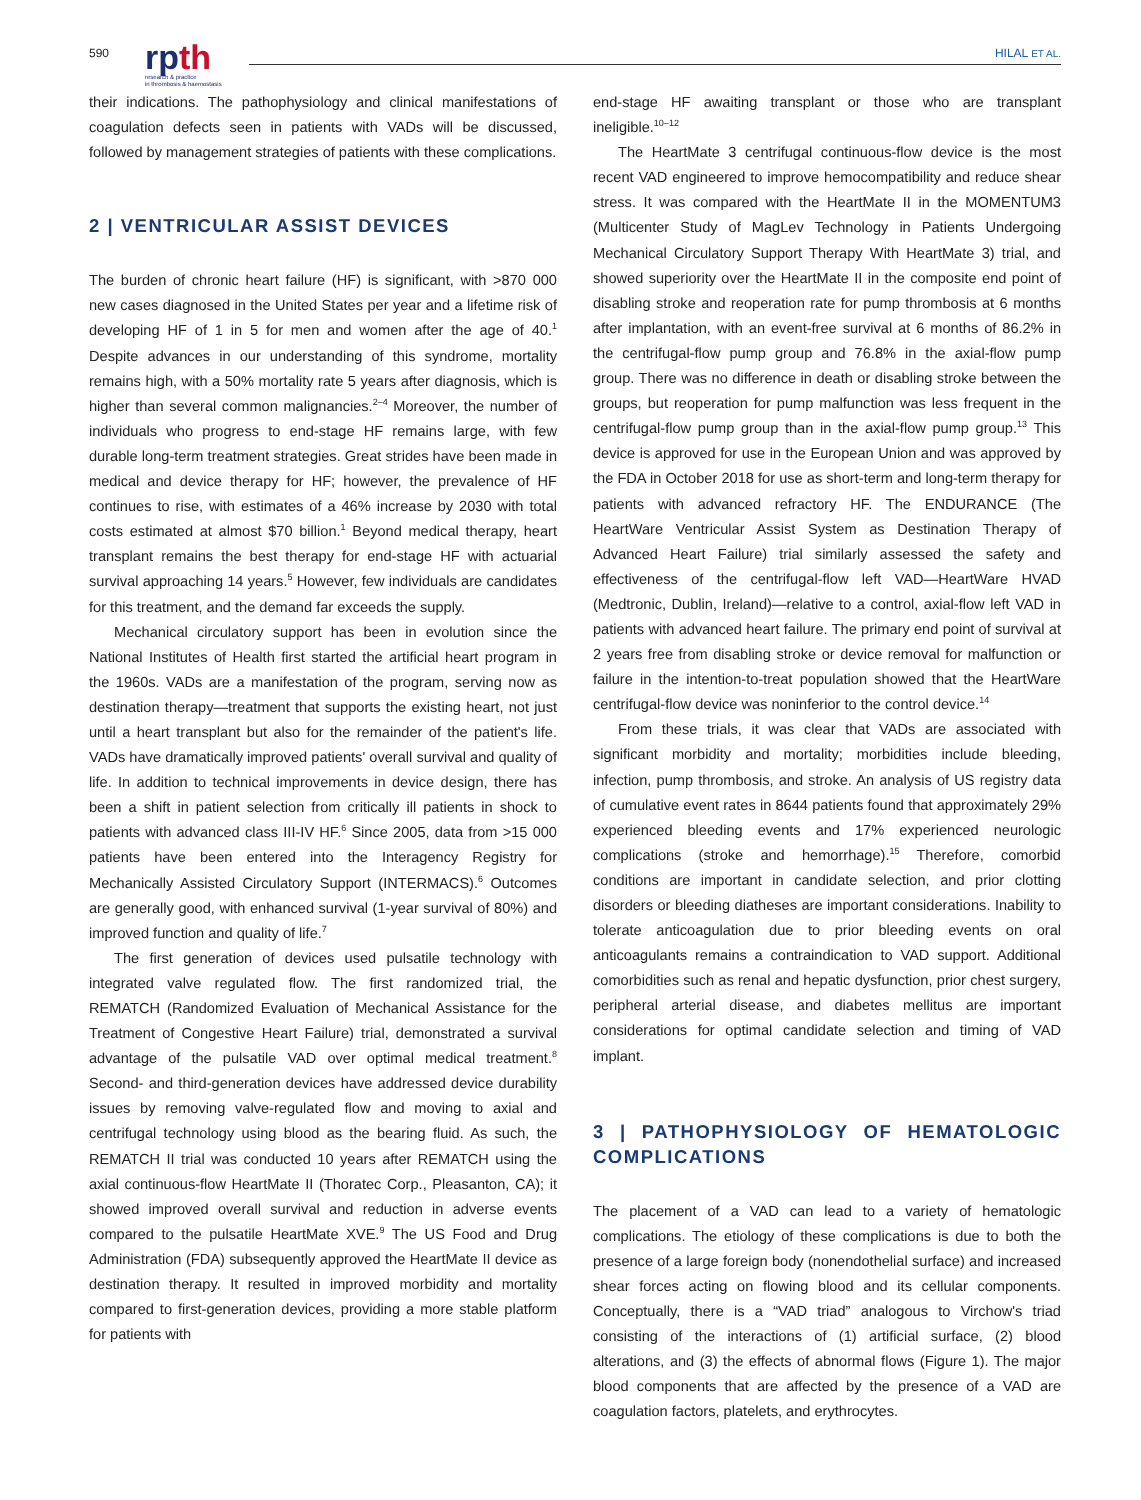590
rpth
research & practice
in thrombosis & haemostasis
HILAL ET AL.
their indications. The pathophysiology and clinical manifestations of coagulation defects seen in patients with VADs will be discussed, followed by management strategies of patients with these complications.
2 | VENTRICULAR ASSIST DEVICES
The burden of chronic heart failure (HF) is significant, with >870 000 new cases diagnosed in the United States per year and a lifetime risk of developing HF of 1 in 5 for men and women after the age of 40.<sup>1</sup> Despite advances in our understanding of this syndrome, mortality remains high, with a 50% mortality rate 5 years after diagnosis, which is higher than several common malignancies.<sup>2–4</sup> Moreover, the number of individuals who progress to end-stage HF remains large, with few durable long-term treatment strategies. Great strides have been made in medical and device therapy for HF; however, the prevalence of HF continues to rise, with estimates of a 46% increase by 2030 with total costs estimated at almost $70 billion.<sup>1</sup> Beyond medical therapy, heart transplant remains the best therapy for end-stage HF with actuarial survival approaching 14 years.<sup>5</sup> However, few individuals are candidates for this treatment, and the demand far exceeds the supply.
Mechanical circulatory support has been in evolution since the National Institutes of Health first started the artificial heart program in the 1960s. VADs are a manifestation of the program, serving now as destination therapy—treatment that supports the existing heart, not just until a heart transplant but also for the remainder of the patient's life. VADs have dramatically improved patients' overall survival and quality of life. In addition to technical improvements in device design, there has been a shift in patient selection from critically ill patients in shock to patients with advanced class III-IV HF.<sup>6</sup> Since 2005, data from >15 000 patients have been entered into the Interagency Registry for Mechanically Assisted Circulatory Support (INTERMACS).<sup>6</sup> Outcomes are generally good, with enhanced survival (1-year survival of 80%) and improved function and quality of life.<sup>7</sup>
The first generation of devices used pulsatile technology with integrated valve regulated flow. The first randomized trial, the REMATCH (Randomized Evaluation of Mechanical Assistance for the Treatment of Congestive Heart Failure) trial, demonstrated a survival advantage of the pulsatile VAD over optimal medical treatment.<sup>8</sup> Second- and third-generation devices have addressed device durability issues by removing valve-regulated flow and moving to axial and centrifugal technology using blood as the bearing fluid. As such, the REMATCH II trial was conducted 10 years after REMATCH using the axial continuous-flow HeartMate II (Thoratec Corp., Pleasanton, CA); it showed improved overall survival and reduction in adverse events compared to the pulsatile HeartMate XVE.<sup>9</sup> The US Food and Drug Administration (FDA) subsequently approved the HeartMate II device as destination therapy. It resulted in improved morbidity and mortality compared to first-generation devices, providing a more stable platform for patients with
end-stage HF awaiting transplant or those who are transplant ineligible.<sup>10–12</sup>
The HeartMate 3 centrifugal continuous-flow device is the most recent VAD engineered to improve hemocompatibility and reduce shear stress. It was compared with the HeartMate II in the MOMENTUM3 (Multicenter Study of MagLev Technology in Patients Undergoing Mechanical Circulatory Support Therapy With HeartMate 3) trial, and showed superiority over the HeartMate II in the composite end point of disabling stroke and reoperation rate for pump thrombosis at 6 months after implantation, with an event-free survival at 6 months of 86.2% in the centrifugal-flow pump group and 76.8% in the axial-flow pump group. There was no difference in death or disabling stroke between the groups, but reoperation for pump malfunction was less frequent in the centrifugal-flow pump group than in the axial-flow pump group.<sup>13</sup> This device is approved for use in the European Union and was approved by the FDA in October 2018 for use as short-term and long-term therapy for patients with advanced refractory HF. The ENDURANCE (The HeartWare Ventricular Assist System as Destination Therapy of Advanced Heart Failure) trial similarly assessed the safety and effectiveness of the centrifugal-flow left VAD—HeartWare HVAD (Medtronic, Dublin, Ireland)—relative to a control, axial-flow left VAD in patients with advanced heart failure. The primary end point of survival at 2 years free from disabling stroke or device removal for malfunction or failure in the intention-to-treat population showed that the HeartWare centrifugal-flow device was noninferior to the control device.<sup>14</sup>
From these trials, it was clear that VADs are associated with significant morbidity and mortality; morbidities include bleeding, infection, pump thrombosis, and stroke. An analysis of US registry data of cumulative event rates in 8644 patients found that approximately 29% experienced bleeding events and 17% experienced neurologic complications (stroke and hemorrhage).<sup>15</sup> Therefore, comorbid conditions are important in candidate selection, and prior clotting disorders or bleeding diatheses are important considerations. Inability to tolerate anticoagulation due to prior bleeding events on oral anticoagulants remains a contraindication to VAD support. Additional comorbidities such as renal and hepatic dysfunction, prior chest surgery, peripheral arterial disease, and diabetes mellitus are important considerations for optimal candidate selection and timing of VAD implant.
3 | PATHOPHYSIOLOGY OF HEMATOLOGIC COMPLICATIONS
The placement of a VAD can lead to a variety of hematologic complications. The etiology of these complications is due to both the presence of a large foreign body (nonendothelial surface) and increased shear forces acting on flowing blood and its cellular components. Conceptually, there is a “VAD triad” analogous to Virchow's triad consisting of the interactions of (1) artificial surface, (2) blood alterations, and (3) the effects of abnormal flows (Figure 1). The major blood components that are affected by the presence of a VAD are coagulation factors, platelets, and erythrocytes.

━━━━━━━━━━━━━━━━━━━━

• [DIRECTIONS]: For every line in the listing above that contains "strategies", copy that line.

• [ANSWER TO THE EXERCISE]:
their indications. The pathophysiology and clinical manifestations of coagulation defects seen in patients with VADs will be discussed, followed by management strategies of patients with these complications.
The burden of chronic heart failure (HF) is significant, with >870 000 new cases diagnosed in the United States per year and a lifetime risk of developing HF of 1 in 5 for men and women after the age of 40.<sup>1</sup> Despite advances in our understanding of this syndrome, mortality remains high, with a 50% mortality rate 5 years after diagnosis, which is higher than several common malignancies.<sup>2–4</sup> Moreover, the number of individuals who progress to end-stage HF remains large, with few durable long-term treatment strategies. Great strides have been made in medical and device therapy for HF; however, the prevalence of HF continues to rise, with estimates of a 46% increase by 2030 with total costs estimated at almost $70 billion.<sup>1</sup> Beyond medical therapy, heart transplant remains the best therapy for end-stage HF with actuarial survival approaching 14 years.<sup>5</sup> However, few individuals are candidates for this treatment, and the demand far exceeds the supply.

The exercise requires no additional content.